# who golfs out there?



## outdoorsman3 (Nov 15, 2010)

I play golf! I play in illinois, my best is a 5 over, after 18. so.. a 77.


----------



## hunter14 (Oct 14, 2009)

Yep, I play from the blues, but might start playing from the tips... My best round is an 81 on a par 72... Think i can make the tour? :wink: haha


----------



## NEhunter22 (Jan 17, 2011)

i golf but just for fun haha and i dont know my best score


----------



## $$$ (Jun 20, 2011)

NEhunter22 said:


> i golf but just for fun haha and i dont know my best score


x2.


----------



## sundy37 (Jul 20, 2011)

I golf a lot.
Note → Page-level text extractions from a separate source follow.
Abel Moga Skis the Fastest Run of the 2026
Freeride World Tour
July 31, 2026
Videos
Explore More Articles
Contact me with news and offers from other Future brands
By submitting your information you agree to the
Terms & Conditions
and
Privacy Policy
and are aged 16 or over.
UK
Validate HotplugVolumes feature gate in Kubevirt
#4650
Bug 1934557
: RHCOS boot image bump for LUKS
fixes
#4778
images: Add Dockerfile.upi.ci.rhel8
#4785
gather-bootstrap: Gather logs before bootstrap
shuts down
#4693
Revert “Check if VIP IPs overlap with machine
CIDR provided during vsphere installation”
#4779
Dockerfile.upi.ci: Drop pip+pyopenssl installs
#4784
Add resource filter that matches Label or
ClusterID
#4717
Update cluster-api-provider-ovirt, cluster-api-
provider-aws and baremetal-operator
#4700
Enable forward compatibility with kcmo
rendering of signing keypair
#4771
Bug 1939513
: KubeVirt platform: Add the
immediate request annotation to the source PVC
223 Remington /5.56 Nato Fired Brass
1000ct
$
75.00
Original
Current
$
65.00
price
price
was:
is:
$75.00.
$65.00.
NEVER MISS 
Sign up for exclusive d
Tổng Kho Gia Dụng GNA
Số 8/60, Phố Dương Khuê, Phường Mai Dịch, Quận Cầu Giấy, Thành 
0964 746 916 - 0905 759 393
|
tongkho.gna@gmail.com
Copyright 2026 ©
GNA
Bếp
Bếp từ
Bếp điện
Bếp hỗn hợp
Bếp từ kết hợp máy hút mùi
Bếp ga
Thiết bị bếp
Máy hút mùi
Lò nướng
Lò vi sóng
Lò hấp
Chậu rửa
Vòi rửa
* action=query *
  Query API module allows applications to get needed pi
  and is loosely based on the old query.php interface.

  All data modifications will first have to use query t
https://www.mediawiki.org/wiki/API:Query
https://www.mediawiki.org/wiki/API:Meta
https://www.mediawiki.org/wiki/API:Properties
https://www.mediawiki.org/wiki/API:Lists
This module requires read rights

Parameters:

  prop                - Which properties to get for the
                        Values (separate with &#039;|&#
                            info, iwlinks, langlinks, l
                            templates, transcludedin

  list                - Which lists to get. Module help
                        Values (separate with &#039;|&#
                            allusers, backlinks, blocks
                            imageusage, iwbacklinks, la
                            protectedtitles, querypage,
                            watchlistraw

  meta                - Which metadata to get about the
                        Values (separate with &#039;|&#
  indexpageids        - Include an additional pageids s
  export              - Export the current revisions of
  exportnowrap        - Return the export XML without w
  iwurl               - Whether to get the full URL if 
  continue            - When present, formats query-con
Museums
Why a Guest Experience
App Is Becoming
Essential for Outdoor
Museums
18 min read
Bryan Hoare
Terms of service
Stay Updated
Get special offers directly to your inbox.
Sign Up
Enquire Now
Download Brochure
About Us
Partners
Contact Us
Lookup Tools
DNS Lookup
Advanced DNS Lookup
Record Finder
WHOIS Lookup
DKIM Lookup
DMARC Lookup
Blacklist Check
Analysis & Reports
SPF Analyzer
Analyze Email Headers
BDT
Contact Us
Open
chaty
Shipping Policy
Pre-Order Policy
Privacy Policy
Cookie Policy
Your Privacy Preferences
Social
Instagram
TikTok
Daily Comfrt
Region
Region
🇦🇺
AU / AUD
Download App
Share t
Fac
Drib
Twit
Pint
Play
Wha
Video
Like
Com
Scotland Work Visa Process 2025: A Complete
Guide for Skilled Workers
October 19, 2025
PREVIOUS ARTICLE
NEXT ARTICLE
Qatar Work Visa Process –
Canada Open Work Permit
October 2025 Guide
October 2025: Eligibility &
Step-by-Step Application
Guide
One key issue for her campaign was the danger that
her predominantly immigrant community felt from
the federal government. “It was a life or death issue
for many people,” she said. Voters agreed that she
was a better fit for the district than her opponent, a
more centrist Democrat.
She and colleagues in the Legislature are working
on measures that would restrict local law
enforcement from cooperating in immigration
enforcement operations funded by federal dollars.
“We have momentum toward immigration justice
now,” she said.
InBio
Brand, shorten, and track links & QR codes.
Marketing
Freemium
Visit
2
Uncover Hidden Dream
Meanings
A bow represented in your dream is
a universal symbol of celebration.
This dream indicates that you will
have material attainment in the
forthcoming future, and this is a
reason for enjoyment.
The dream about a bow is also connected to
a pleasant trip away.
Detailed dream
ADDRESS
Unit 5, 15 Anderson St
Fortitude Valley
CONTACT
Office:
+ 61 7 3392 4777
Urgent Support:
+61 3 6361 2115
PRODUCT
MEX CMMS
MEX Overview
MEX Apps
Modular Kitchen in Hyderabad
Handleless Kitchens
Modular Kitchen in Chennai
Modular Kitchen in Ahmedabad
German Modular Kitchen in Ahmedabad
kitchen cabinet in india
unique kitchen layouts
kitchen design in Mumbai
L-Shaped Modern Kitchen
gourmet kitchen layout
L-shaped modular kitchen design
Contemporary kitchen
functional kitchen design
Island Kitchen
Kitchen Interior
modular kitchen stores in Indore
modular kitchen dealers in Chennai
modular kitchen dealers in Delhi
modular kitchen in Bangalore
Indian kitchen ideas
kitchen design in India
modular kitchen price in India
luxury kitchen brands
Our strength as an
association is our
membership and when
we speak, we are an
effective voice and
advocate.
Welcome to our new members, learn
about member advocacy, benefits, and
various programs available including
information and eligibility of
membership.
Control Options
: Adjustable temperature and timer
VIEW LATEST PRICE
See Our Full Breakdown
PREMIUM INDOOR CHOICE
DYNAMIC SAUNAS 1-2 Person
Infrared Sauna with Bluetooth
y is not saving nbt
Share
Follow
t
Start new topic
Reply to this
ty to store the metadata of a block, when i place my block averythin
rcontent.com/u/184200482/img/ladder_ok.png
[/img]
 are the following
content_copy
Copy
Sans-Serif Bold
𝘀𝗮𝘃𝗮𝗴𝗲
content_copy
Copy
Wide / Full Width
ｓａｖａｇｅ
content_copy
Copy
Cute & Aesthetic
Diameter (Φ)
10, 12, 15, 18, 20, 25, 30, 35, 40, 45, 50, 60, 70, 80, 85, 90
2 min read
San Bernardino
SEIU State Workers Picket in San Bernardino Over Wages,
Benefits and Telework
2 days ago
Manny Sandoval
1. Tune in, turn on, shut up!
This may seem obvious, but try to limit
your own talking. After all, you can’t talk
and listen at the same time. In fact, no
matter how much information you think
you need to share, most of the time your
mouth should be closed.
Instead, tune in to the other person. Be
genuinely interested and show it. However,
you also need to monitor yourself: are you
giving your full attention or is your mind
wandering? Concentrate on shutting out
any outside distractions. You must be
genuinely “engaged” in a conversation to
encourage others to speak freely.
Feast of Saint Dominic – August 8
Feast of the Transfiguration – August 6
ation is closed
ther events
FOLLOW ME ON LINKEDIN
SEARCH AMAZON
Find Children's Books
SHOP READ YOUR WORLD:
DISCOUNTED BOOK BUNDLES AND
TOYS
In fact I have a golf tourney this Thursday


----------



## accboy (Apr 24, 2011)

this is a hunting site you freaks. lol. i love golf and i will spank you all.. :wink:


----------



## HardCoreOutdoor (Jul 8, 2011)

I golf!
Lettered my freshman year. 
I have shot a 77, that's my best. 
Par 72 course.


----------



## .22outdoorsmen (Jul 6, 2010)

I used to golf but just no time for it anymore...


----------



## aaron12321 (Jul 15, 2021)

My best is 76.


----------



## Belena (Dec 17, 2020)

Play in a league. I'm a 6 handicap


----------



## MidwayJ1032! (Mar 25, 2020)

I golfed a lot before kids and when they were young. When I lived in the Quad Cities I golfed several times a week around there and Galena. If you haven’t had a chance, play at Galena (Idk how far for you), it’s a beautiful area. 
I started coached my oldest travel softball when she was about 10 until she went to collage and that took up every extra minute of life, but I loved it and if I could make a living at it I would.
The last two years I got back into archery and a little back into golf, but I can’t seem to go more than a few months without hurting my back. Just now shooting my bow again after almost 4 weeks off because I hurt my back golfing. So the clubs are put away until at least next spring.

LOL not kidding....just got a text asking to play in a best ball!


----------